## Your assignment
Copy all entries without alteration and skip the pictures they hold.

Page layout parsing data:
────────────────────
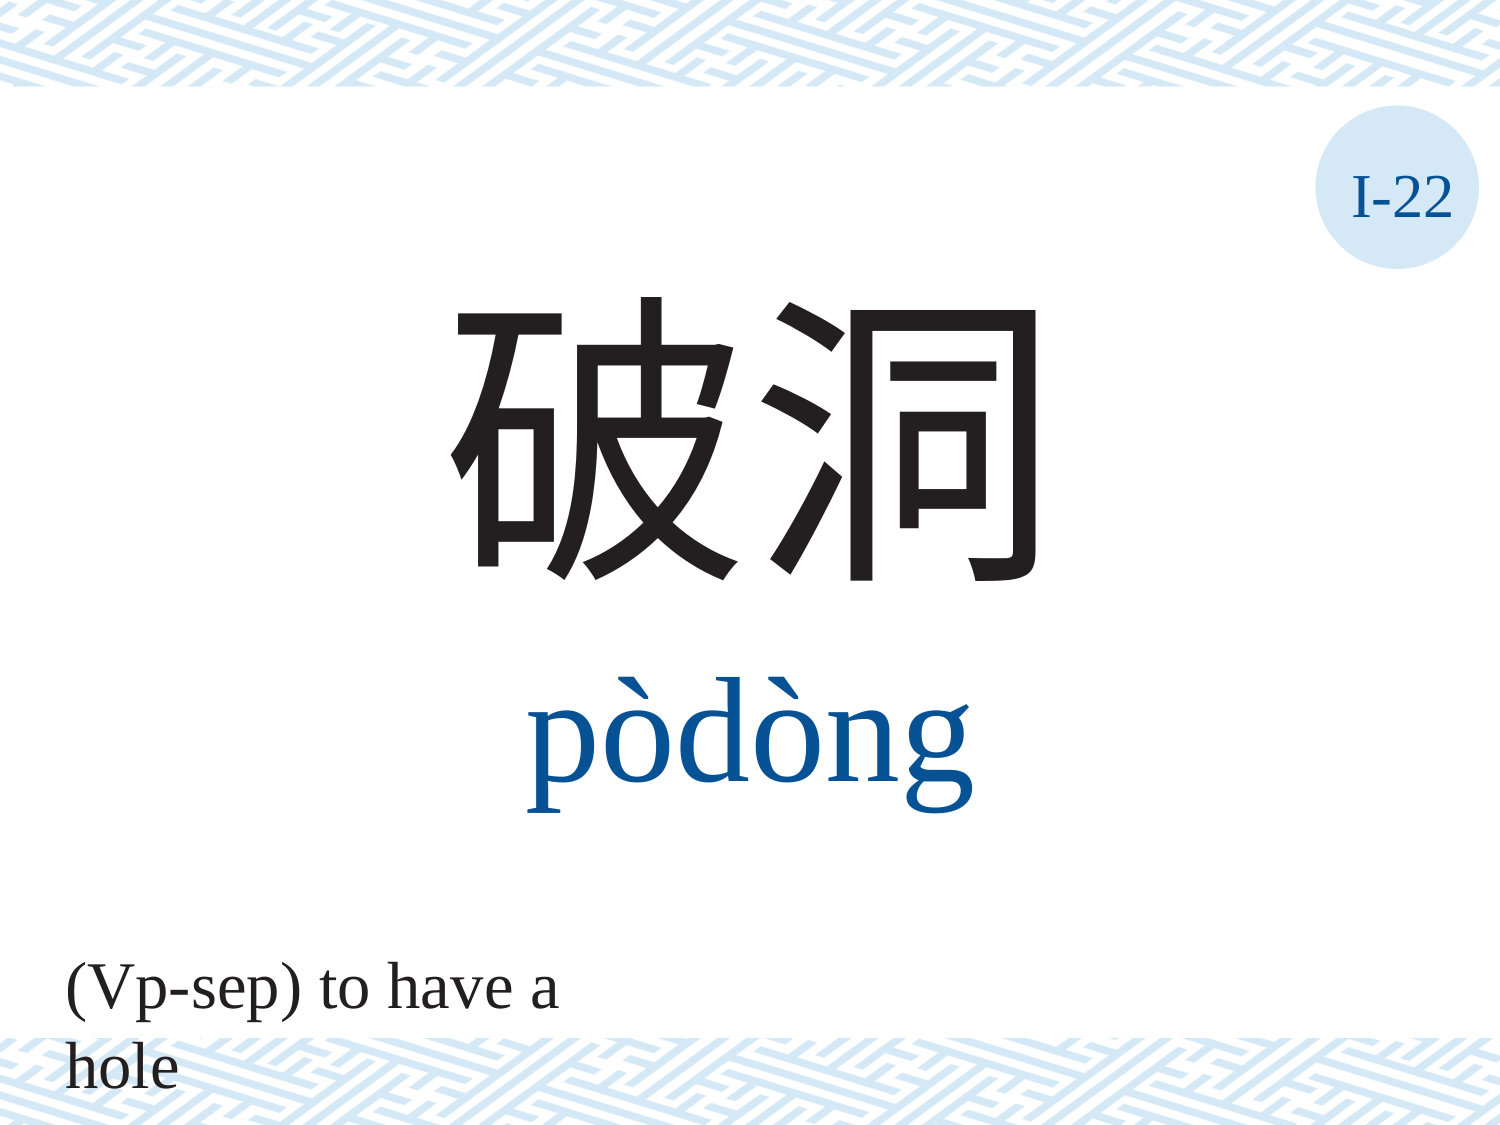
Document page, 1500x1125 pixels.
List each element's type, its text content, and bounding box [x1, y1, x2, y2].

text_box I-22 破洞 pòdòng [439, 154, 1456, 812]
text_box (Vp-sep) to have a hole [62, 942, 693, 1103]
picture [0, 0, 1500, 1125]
────────────────────
## Output of the exercise
Document page, 1500x1125 pixels.
List each element's type, its text content, and bounding box [x1, y1, x2, y2].

text_box I-22 破洞 pòdòng [439, 154, 1456, 812]
text_box (Vp-sep) to have a hole [62, 942, 693, 1103]
picture [0, 0, 1500, 1125]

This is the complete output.